[Excerpted text Boundary: Start]
It isn’t a surprise to anyone who’s been even casually following the development of reproductive technology – indeed, many of us have been preparing for this moment since the movie “Gattaca” was released 20 years ago – but last week made it official: We can now edit the genetic material of embryos.
Researchers took a sperm cell and removed a gene mutation which causes a particular type of heart defect, and then watched what happens when that sperm cell united with a genetically normal egg cell. The result was that, in 42 of 58 attempts, the resulting embryo simply used the mother’s (healthy) copy of the gene to fill in the gap.
That’s a 72 percent success rate in blocking the genetic abnormality. In sexual production, the defective gene is passed on about 50 percent of the time.
But as the movie “Gattaca” so brilliantly demonstrated two decades ago, there are numerous, profound ethical questions when such a practice is normalized.
The first ethical question, of course, is about the moral status and treatment of the embryo.
There are important ethical questions to ask about the creation of a fellow living member of the species Homo sapiens in a laboratory in the first place (procreation that is disconnected from the fruitful sexual union of woman and man) — and these questions become even more grave when embryos are made and then discarded like so much trash.
If other contexts, the medical community is obviously not permitted to do experiments on research subjects in which the subjects receive no possible benefit and are simply abandoned to die. If we took embryos seriously as the fellow human beings they are, we would do more than shrug (or perhaps not even take notice) when each of the 58 embryos used in the study cited above are simply discarded as medical waste.
But the ethical issues become even more profound when we think about ways in which gene editing is likely to be used in the future.
Sure, few have objections to increasing the chances embryos are without disease, but what counts as a “disease” is a notoriously slippery and controversial topic. Do disabled people, for instance, have a disease? Or do they simply have a different way of being in the world?
[Excerpted text Boundary: End]
[Provided material Boundary: Start]
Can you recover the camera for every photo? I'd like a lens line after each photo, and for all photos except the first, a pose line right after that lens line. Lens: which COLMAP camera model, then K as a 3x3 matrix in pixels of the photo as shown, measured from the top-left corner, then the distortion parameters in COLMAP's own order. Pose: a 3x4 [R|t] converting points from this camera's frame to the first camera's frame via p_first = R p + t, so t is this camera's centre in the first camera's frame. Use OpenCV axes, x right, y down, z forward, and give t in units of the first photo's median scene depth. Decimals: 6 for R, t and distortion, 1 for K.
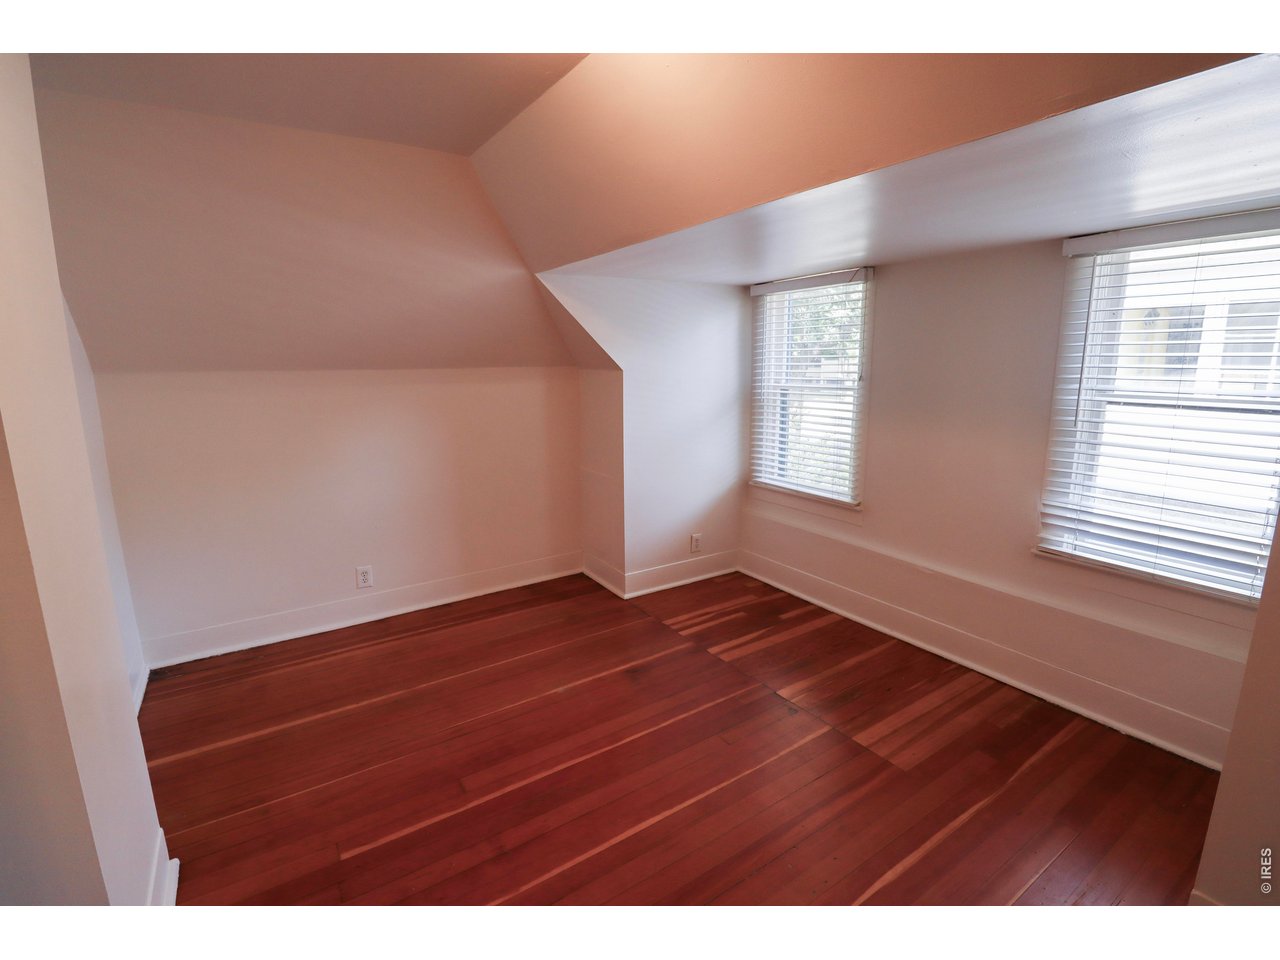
lens RADIAL K [[593.6, 0, 640.9], [0, 593.6, 482.7], [0, 0, 1]] dist [-0.011995, -0.004382]
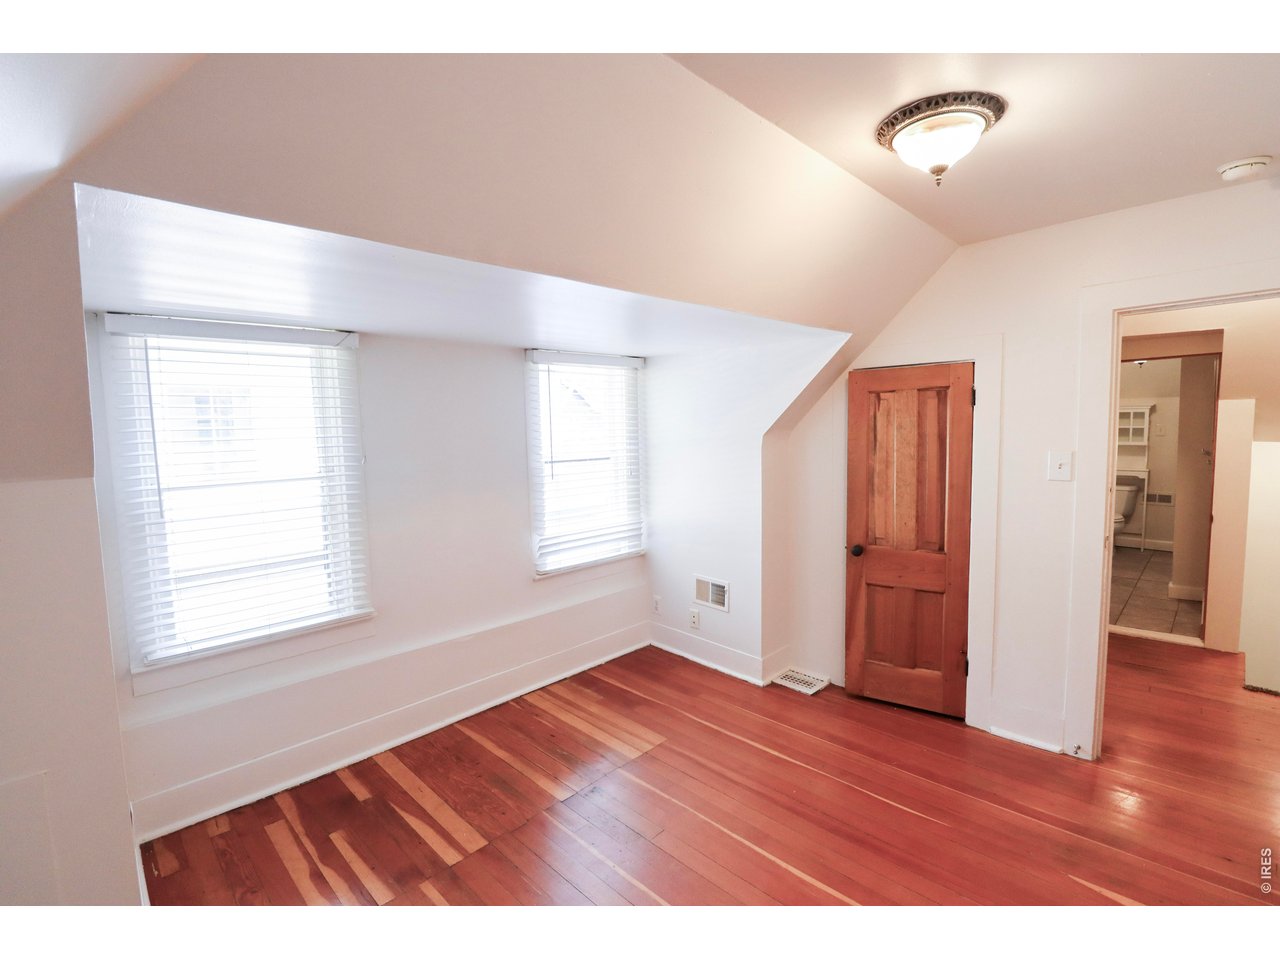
lens RADIAL K [[593.6, 0, 636.4], [0, 593.6, 477.3], [0, 0, 1]] dist [-0.011995, -0.004382]
pose [[-0.202890, -0.066000, 0.976975, -0.545454], [0.227474, 0.967254, 0.112584, -0.164648], [-0.952413, 0.245079, -0.181233, 0.810555]]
[Provided material Boundary: End]
Problem statement — Copy the passage on embryo gene editing word for word, starting at "Researchers took a" and going up to and including "practice is normalized.". The material has nothing to do with what comes next.

Written solution —
Researchers took a sperm cell and removed a gene mutation which causes a particular type of heart defect, and then watched what happens when that sperm cell united with a genetically normal egg cell. The result was that, in 42 of 58 attempts, the resulting embryo simply used the mother’s (healthy) copy of the gene to fill in the gap.
That’s a 72 percent success rate in blocking the genetic abnormality. In sexual production, the defective gene is passed on about 50 percent of the time.
But as the movie “Gattaca” so brilliantly demonstrated two decades ago, there are numerous, profound ethical questions when such a practice is normalized.